IOL scaffold for refractive surprise 
Refractive surprise can happen in eyes after IOL implantation; wrong lens or wrong power can be the probable cause for this. In that situation, the existing IOL is removed and another IOL of correct power is placed. IOL scaffold is being used for this condition also; where the new IOL is placed into the lens bag below the old IOL. The new IOL placed acts as scaffold or barrier and helps as a platform for the removal of the old lens.

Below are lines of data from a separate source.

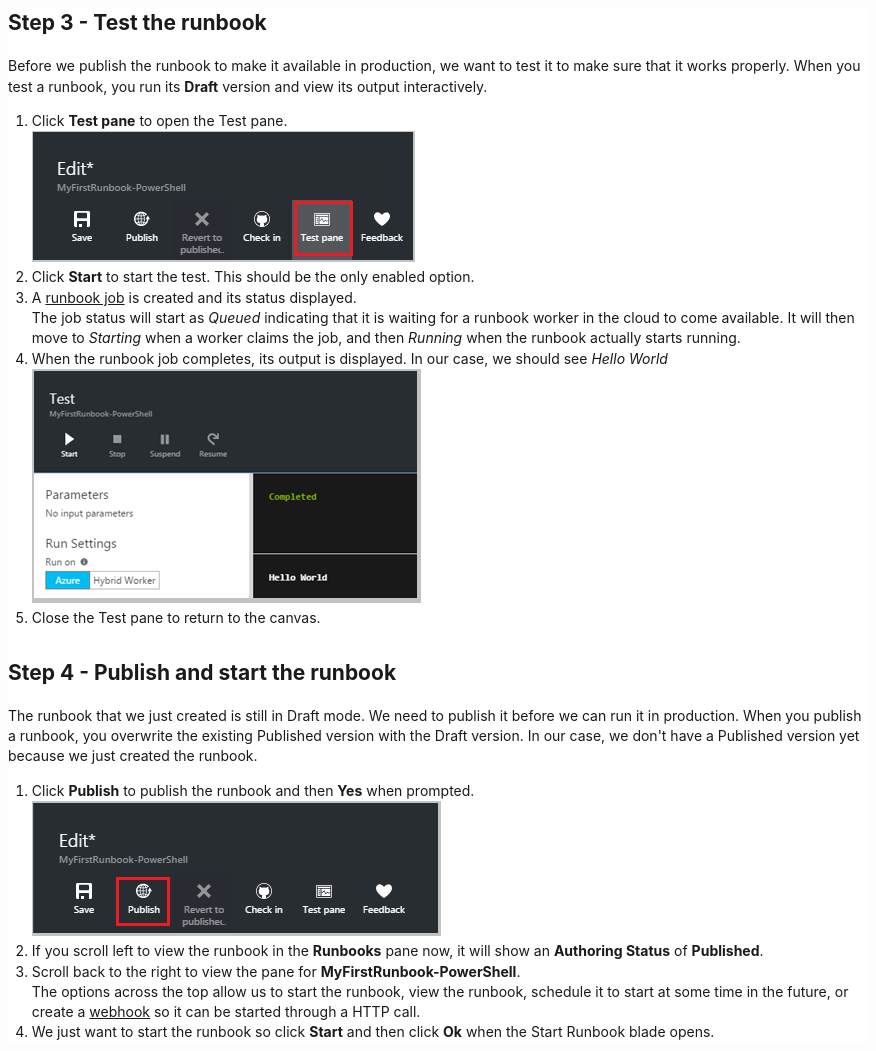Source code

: ## Step 3 - Test the runbook
Before we publish the runbook to make it available in production, we want to test it to make sure that it works properly. When you test a runbook, you run its **Draft** version and view its output interactively.

1. Click **Test pane** to open the Test pane.  
   ![Test Pane](./media/automation-first-runbook-textual-powershell/automation-testpane.png)  
2. Click **Start** to start the test. This should be the only enabled option.
3. A [runbook job](./automation-runbook-execution.md) is created and its status displayed.  
   The job status will start as *Queued* indicating that it is waiting for a runbook worker in the cloud to come available. It will then move to *Starting* when a worker claims the job, and then *Running* when the runbook actually starts running.  
4. When the runbook job completes, its output is displayed. In our case, we should see *Hello World*  
   ![Test Pane Output](./media/automation-first-runbook-textual-powershell/automation-testpane-output.png)  
5. Close the Test pane to return to the canvas.

## Step 4 - Publish and start the runbook
The runbook that we just created is still in Draft mode. We need to publish it before we can run it in production. When you publish a runbook, you overwrite the existing Published version with the Draft version. In our case, we don't have a Published version yet because we just created the runbook.

1. Click **Publish** to publish the runbook and then **Yes** when prompted.  
   ![Publish button](./media/automation-first-runbook-textual-powershell/automation-publish-button.png)  
2. If you scroll left to view the runbook in the **Runbooks** pane now, it will show an **Authoring Status** of **Published**.
3. Scroll back to the right to view the pane for **MyFirstRunbook-PowerShell**.  
   The options across the top allow us to start the runbook, view the runbook, schedule it to start at some time in the future, or create a [webhook](./automation-webhooks.md) so it can be started through a HTTP call.
4. We just want to start the runbook so click **Start** and then click **Ok** when the Start Runbook blade opens.  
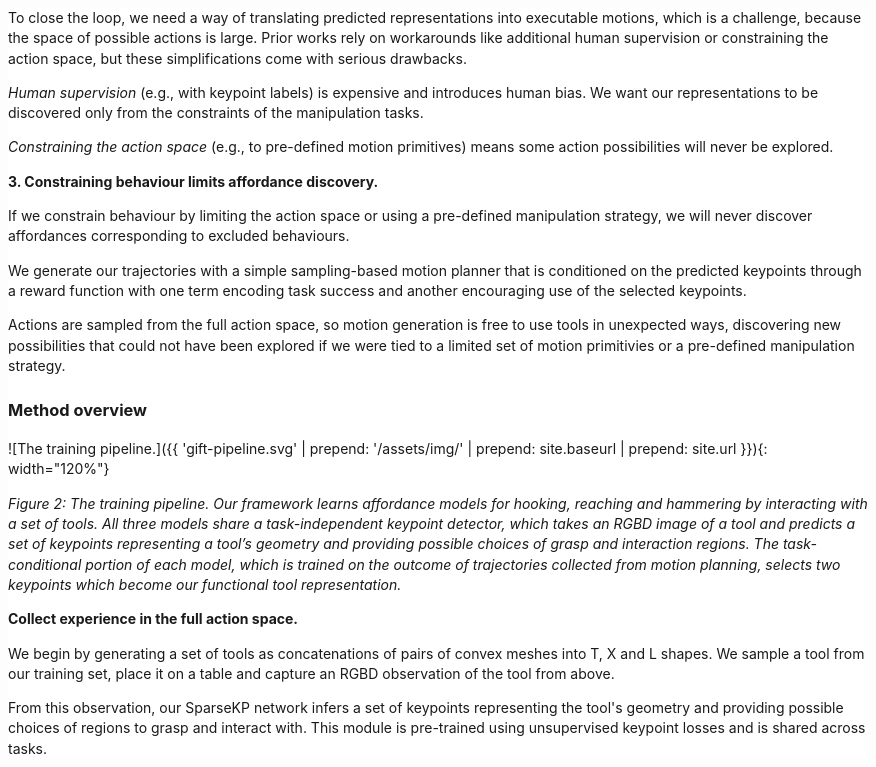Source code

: To close the loop, we need a way of translating predicted representations
into executable motions, which is a challenge, because the space of possible actions is large.
Prior works rely on workarounds like additional human supervision
or constraining the action space,
but these simplifications come with serious drawbacks.

*Human supervision* (e.g., with keypoint labels) is expensive and introduces human bias.
We want our representations
to be discovered only from the constraints of the manipulation tasks.

*Constraining the action space* (e.g., to pre-defined motion primitives)
means some action possibilities will never
be explored.


**3. Constraining behaviour limits affordance discovery.**

If we constrain behaviour by limiting the action space
or using a pre-defined manipulation strategy,
we will never discover affordances corresponding to excluded behaviours.

We generate our trajectories with a simple sampling-based motion planner
that is conditioned on the predicted keypoints through a reward function
with one term encoding task success and another encouraging use of the selected keypoints.

Actions are sampled from the full action space,
so motion generation is free to use tools in unexpected ways,
discovering new possibilities that could not have been explored if we
were tied to a limited set of motion primitivies
or a pre-defined manipulation strategy.


### Method overview

![The training pipeline.]({{ 'gift-pipeline.svg' | prepend: '/assets/img/' | prepend: site.baseurl | prepend: site.url }}){: width="120%"}

*Figure 2: The training pipeline. Our framework learns affordance models for hooking, reaching and hammering by interacting with a set of tools.
All
three models share a task-independent keypoint detector, which takes an RGBD image of a tool and predicts a set of keypoints representing a
tool’s geometry and providing possible choices of grasp and interaction regions. The task-conditional portion of each model, which is trained
on the outcome of trajectories collected from motion planning, selects two keypoints which become our functional tool representation.*

**Collect experience in the full action space.**

We begin by generating a set of tools as concatenations of pairs of
convex meshes into T, X and L shapes.
We sample a tool from our training set, place it on a
table and capture an RGBD observation of the tool from above.

From this observation, our SparseKP network infers a set of keypoints
representing the tool's geometry and providing possible choices of regions
to grasp and interact with.
This module is pre-trained using unsupervised keypoint losses and is shared across tasks.
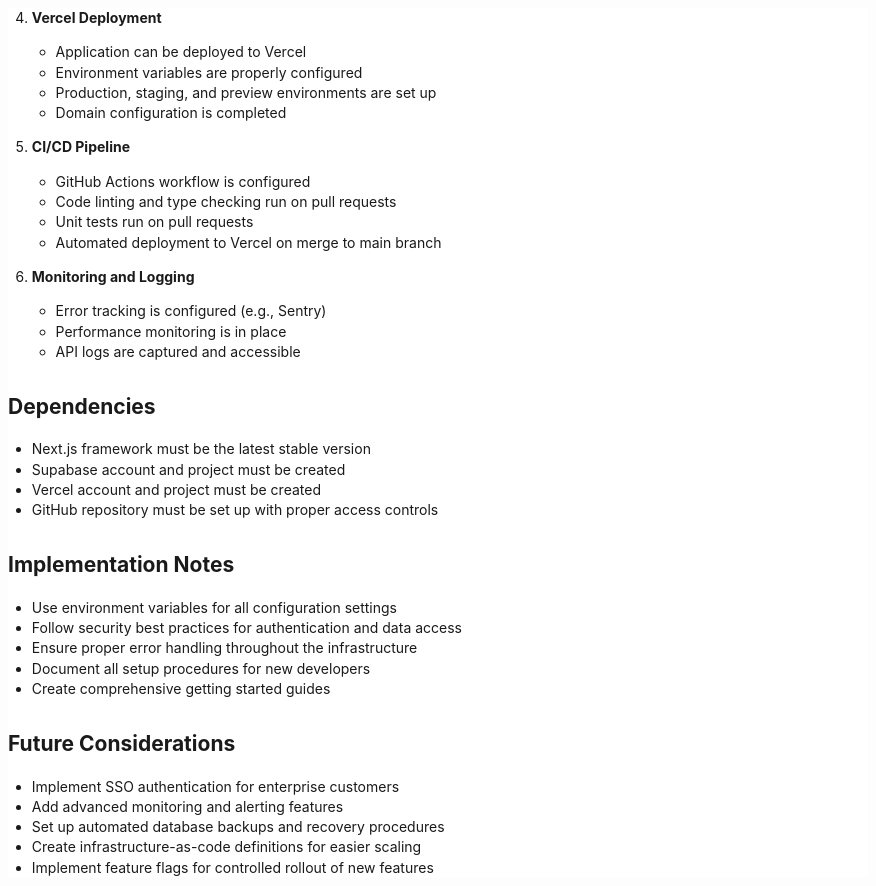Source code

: 4. **Vercel Deployment**
   - Application can be deployed to Vercel
   - Environment variables are properly configured
   - Production, staging, and preview environments are set up
   - Domain configuration is completed

5. **CI/CD Pipeline**
   - GitHub Actions workflow is configured
   - Code linting and type checking run on pull requests
   - Unit tests run on pull requests
   - Automated deployment to Vercel on merge to main branch

6. **Monitoring and Logging**
   - Error tracking is configured (e.g., Sentry)
   - Performance monitoring is in place
   - API logs are captured and accessible

## Dependencies

- Next.js framework must be the latest stable version
- Supabase account and project must be created
- Vercel account and project must be created
- GitHub repository must be set up with proper access controls

## Implementation Notes

- Use environment variables for all configuration settings
- Follow security best practices for authentication and data access
- Ensure proper error handling throughout the infrastructure
- Document all setup procedures for new developers
- Create comprehensive getting started guides

## Future Considerations

- Implement SSO authentication for enterprise customers
- Add advanced monitoring and alerting features
- Set up automated database backups and recovery procedures
- Create infrastructure-as-code definitions for easier scaling
- Implement feature flags for controlled rollout of new features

IOL scaffold for foreign body removal 

External foreign bodies can enter the eye and can get lodged on the retina or vitreous. This is often removed through the open method of opening through the sclera (white coat of the eye). While removing large intraocular foreign bodies (IOFB), it may drop or slip onto the back part of eye again. In order to prevent this, the IOL can be placed on the sulcus or glued to the sclera and the IOFB can be removed over it (Fig 4). This will prevent the accidental slippage of IOFB into the eye.

Outcomes 
There has been no increased risk of postoperative complications like endothelial decompensation or post operative uveitis. Good visual outcome are obtained in all the patients after IOL scaffold procedure. IOL has been noted to be stable without decentering in all the eyes.